*Exercise prompt*.
Copy everything from "She married Charles" down to "stay or leave." in the Denise Cadieux-Couturier article, putting "weather forecaster" in place of "meteorologist".

*Source extract*.
June 20, 2011
WESTERN CATHOLIC REPORTER
EDMONTON — When confronted by life's many difficulties, Denise Cadieux-Couturier relies on prayer, strong faith and forgiveness.
She married Charles Cadieux, a meteorologist from Plamondon, in 1957. Together they had three sons and a daughter.
Living in Sherwood Park, her husband died on his way home from work one night. Widowed, she adjusted to becoming a working mother who waited tables and drove 18-wheelers and dump trucks to support her family. She was one of Alberta's first female truck drivers.
Cadieux-Couturier, 74, was the guest speaker at the Edmonton Catholic charismatic prayer breakfast, held June 11 at the Chateau Louis conference centre.
Nine years after her first husband's death, she remarried and was soon pregnant. The newlyweds were unprepared for more children, and her new husband did not view the pregnancy as a blessing.
"My husband gave me an ultimatum. He said to get rid of the child, put it up for adoption or else he was leaving. I gave him a choice to either stay or leave.
"I told him that I'd raised four children by myself, and I could raise another. He left, and he never saw his son," said Cadieux-Couturier.

*Source material*.
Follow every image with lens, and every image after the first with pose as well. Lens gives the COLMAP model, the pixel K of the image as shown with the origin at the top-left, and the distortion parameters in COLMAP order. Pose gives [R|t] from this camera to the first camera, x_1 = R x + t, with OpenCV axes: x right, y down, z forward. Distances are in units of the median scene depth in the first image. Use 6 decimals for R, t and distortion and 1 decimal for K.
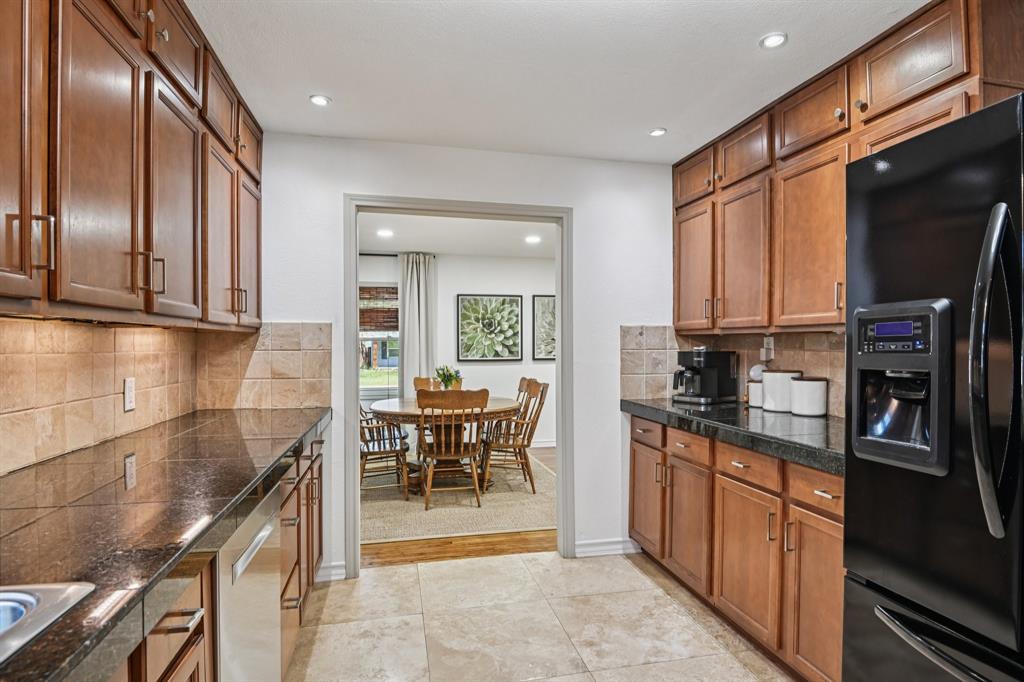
lens RADIAL K [[529.8, 0, 515.7], [0, 529.8, 344.2], [0, 0, 1]] dist [-0.015819, -0.006468]
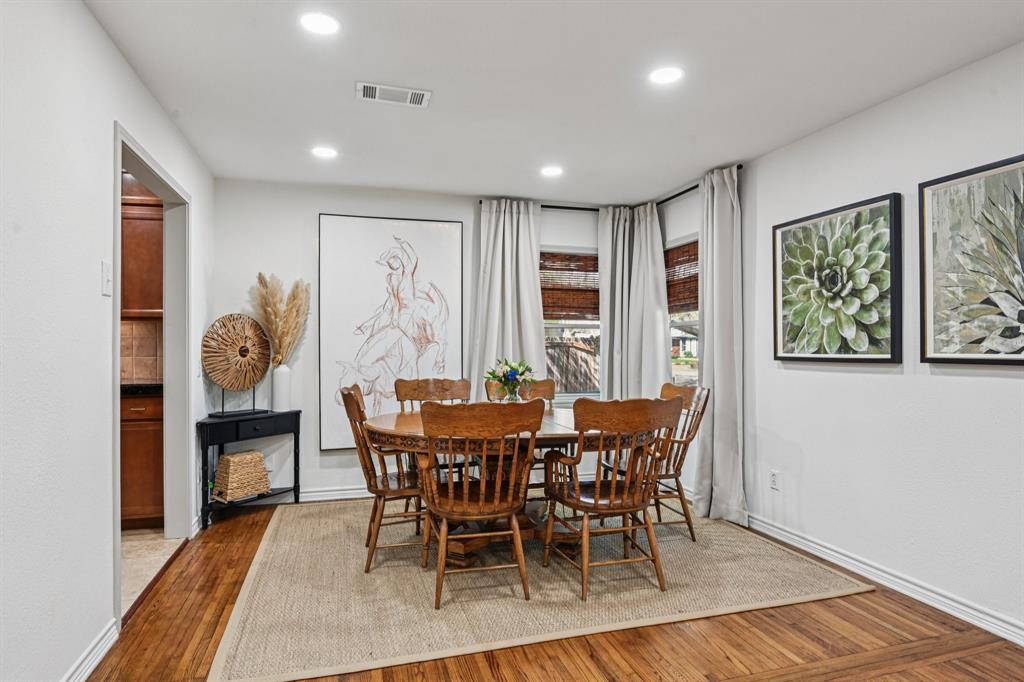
lens RADIAL K [[576.3, 0, 505.4], [0, 576.3, 347.1], [0, 0, 1]] dist [-0.003985, -0.008490]
pose [[0.087082, 0.001608, -0.996200, 0.402730], [-0.000516, 0.999999, 0.001569, 0.018950], [0.996201, 0.000377, 0.087083, 0.686797]]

*Answer for this exercise*.
She married Charles Cadieux, a weather forecaster from Plamondon, in 1957. Together they had three sons and a daughter.
Living in Sherwood Park, her husband died on his way home from work one night. Widowed, she adjusted to becoming a working mother who waited tables and drove 18-wheelers and dump trucks to support her family. She was one of Alberta's first female truck drivers.
Cadieux-Couturier, 74, was the guest speaker at the Edmonton Catholic charismatic prayer breakfast, held June 11 at the Chateau Louis conference centre.
Nine years after her first husband's death, she remarried and was soon pregnant. The newlyweds were unprepared for more children, and her new husband did not view the pregnancy as a blessing.
"My husband gave me an ultimatum. He said to get rid of the child, put it up for adoption or else he was leaving. I gave him a choice to either stay or leave.